Friday, December 20, 2013

The Hiding Place (1975)



          Based on a memoir by concentration-camp survivor Corrie ten Boom, The Hiding Place details what happened when a Dutch family transformed their home into a safe haven for Jews during the German occupation of Holland, only to pay a horrific price for their altruism. Infused with probing theological conversations about how a merciful God can allow the existence of cruelty and suffering, The Hiding Place is a sermon in the form of a drama.

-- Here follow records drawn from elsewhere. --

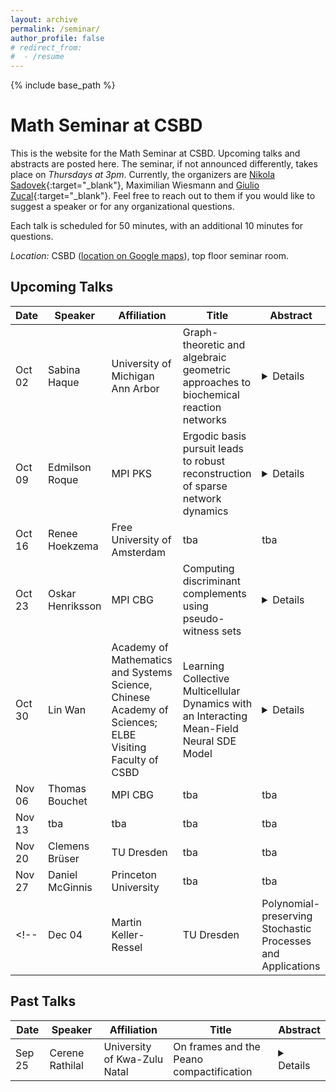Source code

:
 ```yaml
---
layout: archive
permalink: /seminar/
author_profile: false
# redirect_from:
#  - /resume
---
```


{% include base_path %}

Math Seminar at CSBD
======

This is the website for the Math Seminar at CSBD. Upcoming talks and abstracts are posted here. The seminar, if not announced differently, takes place on *Thursdays at 3pm*. Currently, the organizers are [Nikola Sadovek](https://sites.google.com/view/nikola-sadovek){:target="_blank"}, Maximilian Wiesmann and [Giulio Zucal](https://sites.google.com/view/giulio-zucal/home-page){:target="_blank"}. Feel free to reach out to them if you would like to suggest a speaker or for any organizational questions.

Each talk is scheduled for 50 minutes, with an additional 10 minutes for questions.

*Location:* CSBD ([location on Google maps](https://maps.app.goo.gl/fs93agptKavkdyiG8)), top floor seminar room.


## Upcoming Talks 

| Date | Speaker | Affiliation | Title | Abstract |
| ---- | ------- | ----- | ----- | -------- | 
| Oct 02 | Sabina Haque | University of Michigan Ann Arbor| Graph-theoretic and algebraic geometric approaches to biochemical reaction networks | <details> Under mass-action kinetics, systems of biochemical reactions are modeled by chemical reaction networks (CRNs), a class of graphs that gives rise to polynomial dynamical systems. Approaches in this field include chemical reaction network theory and the more recent linear framework. In this talk, I will focus primarily on the linear framework, a graph-theoretic approach to timescale separation in biochemical systems. I will discuss a graph-theoretic construction within the framework that mimics what would happen if a single parameter in a graph is taken to infinity, producing what we call an asymptotic graph. I consider how properties of the asymptotic graph, such as its steady states, serve as an appropriate representation for a linear framework graph in this limit. I also speculate on some extensions of this construction beyond the scope of the linear framework to parameter identifiability and the steady state varieties of CRNs, suggesting areas for future work at the intersection of graph theory, algebraic geometry, and dynamical systems. </details> |
| Oct 09 | Edmilson Roque | MPI PKS | Ergodic basis pursuit leads to robust reconstruction of sparse network dynamics | <details> Networks of coupled dynamical systems are successful models in diverse fields of science, ranging from physics to neuroscience. The network interaction structure impacts the dynamics; in fact, many malfunctions are associated with disorders in the network structure. Yet, typically, we cannot measure the interaction structure; we only have access to multivariate time series of nodes’ states. This led to considerable effort in reconstructing the network from multivariate data. This reconstruction problem is ill-posed for large networks, leading to the reconstruction of false network structures. In this talk, I will present an approach that uses the network dynamics’ statistical properties to ensure the exact reconstruction of weakly coupled sparse networks. Moreover, this approach exhibits robustness against noise. I will illustrate its reconstruction power using experimental multivariate time series data obtained from optoelectronic networks. </details> |
| Oct 16 | Renee Hoekzema | Free University of Amsterdam | tba | tba |
| Oct 23 | Oskar Henriksson | MPI CBG | Computing discriminant complements using pseudo-witness sets | <details> A key object for understanding a parametrized polynomial system is the discriminant variety, which divides the parameter space into regions of constant qualitative and quantitative properties of the solution sets. However, a common challenge in the study of discriminant varieties is that many methods rely on having access to explicit equations, which in general requires solving a costly implicitization problem. In this work, we present a new approach for finding sample points in all connected components of the complement of discriminant varieties, which combines the recent HypersurfaceRegions.jl package with the framework of pseudo-witness sets in a way that allows us to circumvent the need for symbolic elimination. This is joint work in progress with Paul Breiding, John Cobb, Aviva Englander, Nayda Farnsworth, Jon Hauenstein, David Johnson, Jordy Garcia, and Deepak Mundayur. </details> |
| Oct 30 | Lin Wan | Academy of Mathematics and Systems Science, Chinese Academy of Sciences; ELBE Visiting Faculty of CSBD | Learning Collective Multicellular Dynamics with an Interacting Mean-Field Neural SDE Model | <details> The advent of temporal single-cell RNA sequencing (scRNA-seq) data has enabled in-depth investigation of dynamic processes in heterogeneous multicellular systems. Despite remarkable advancements in computational methods for modeling cellular dynamics, integrating cell-cell interactions (CCIs) into these models remains a major challenge. This is particularly true when dealing with high-dimensional gene expression profiles from large populations of interacting cells, where the intricate interplay between cells can be obscured by data complexity. In this talk, I will present our recent work on a neural interacting mean-field stochastic differential equation (SDE) framework for temporal scRNA-seq data. Our approach combines mean-field modeling with neural networks to learn the dynamics of large, interacting cell populations directly from data. It enables the reconstruction of intrinsic cell population trajectories and the systematic characterization of CCIs. Notably, the model uncovers biologically interpretable, non-reciprocal interaction patterns and offers a principled way to study complex, non-equilibrium multicellular systems. </details> |
| Nov 06 | Thomas Bouchet | MPI CBG | tba | tba |
| Nov 13 | tba | tba | tba | tba |
| Nov 20 | Clemens Brüser | TU Dresden | tba | tba |
| Nov 27 | Daniel McGinnis | Princeton University | tba | tba |
<!-- | Dec 04 | Martin Keller-Ressel | TU Dresden | Polynomial-preserving Stochastic Processes and Applications | tba | -->


## Past Talks


| Date | Speaker | Affiliation | Title | Abstract |
| ---- | ------- | ----- | ----- | -------- | 
| Sep 25 | Cerene Rathilal | University of Kwa-Zulu Natal | On frames and the Peano compactification | <details> This talk will provide an introduction to pointfree topology and have a focus on some recent work on compactifications of frames. In [Curtis (1980): Hyperspaces of Noncompact Metric Spaces], Curtis introduced the concept of a locally non-separating remainder in order to study the hyperspace of a non-compact space $X$. Using the property of a locally non-separating remainder, Curtis established the conditions under which a Peano compactification of a connected space $X$ would exist. In this talk, we will present the analog of the concept of locally non-separating sets, in frames. We will discuss properties of sublocales, after which we define a locally non-separating sublocale and conclude by providing a generalisation for a special case of Curtis’s result. </details> |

Yet the unflinching way that director James F. Collier and his collaborators depict the hardships of war entirely from the victims’ perspective—no effort is made to humanize or “understand” the oppressors—gives the piece tremendous credibility. Ultimately, The Hiding Place is a story about the challenge of maintaining genuine faith when confronted with the worst of what humans can do to each other.
          The picture begins at the onset of the occupation, when Gentile patriarch Casper ten Boom (Arthur O’Connell) decides to take a stand against the Nazis who have invaded his homeland. Casper, a kindly grandfather who runs his family’s century-old clock shop, initially defies the Germans by wearing a gold star on his sleeve in solidarity with ostracized Jews. Later, accepting entreaties from the Dutch Resistance, Casper allows his family’s large home to be fitted with secret compartments capable of holding a large number of fugitives. Throughout the first half of the picture, Casper and his relatives—notably adult daughters Betsie (Julie Harris) and Corrie (Jeannette Clift)—justify their actions by articulating their love for Jesus. This first half also includes fraught relations between the ten Booms and some of their “boarders,” who appreciate the family’s courage but disagree with their Christian ideology.
          Midway through the picture, the Nazis discover that the ten Booms have aided Jews—although the Germans fail to find the people hidden inside the ten Boom household, all of the ten Booms are carted off to concentration camps. Thereafter, the movie becomes a survival story focused on the time Betsie and Corrie spend as prisoners in a work camp. (The focus also expands to include Corrie’s closest confidant in the camp, fellow prisoner Katje, played with fierce determination by Eileen Heckart.) The second half of The Hiding Place is filled with abuse and pain and tragedy, and yet through all her travails Connie tries to espouse her father’s ideals of surmounting earthly rigors through faith.
          The strongest virtue of The Hiding Place is that it never casts Corrie’s wartime ordeal in a nostalgic glow, as if the Holocaust was merely a test of faith; instead, the picture offers a clinical look at how one family, and by extension one individual, relied on religion to sustain humanity amid an inhumane situation. The anguished performances by Clift and Harris deliver this theme passionately, just as the unvarnished filmmaking by Collier and his technicians accentuates the terrifying reality of concentration-camp existence. Given its narrow focus, The Hiding Place is too long, even though each scene more or less justifies its own existence with some flourish of narrative or performance; furthermore, the picture probably didn’t need quite as many dialogue exchanges about theology. Nonetheless, this is powerful, sincere work about a subject that can never be explored in sufficient depth—and the movie also represents a fine tribute to an individual, and a family, possessed of extraordinary moral strength.

The Hiding Place: GROOVY

2 comments:

Cindylover1969 said...

Considering the movie was made by Billy Graham's World Wide Pictures, the theological bent was probably unavoidable.

Barry Miller said...

Oh, I thought this was the one where The Vatican collaborated with The Nazis..but that's not one under the Billy Graham logo, I believe.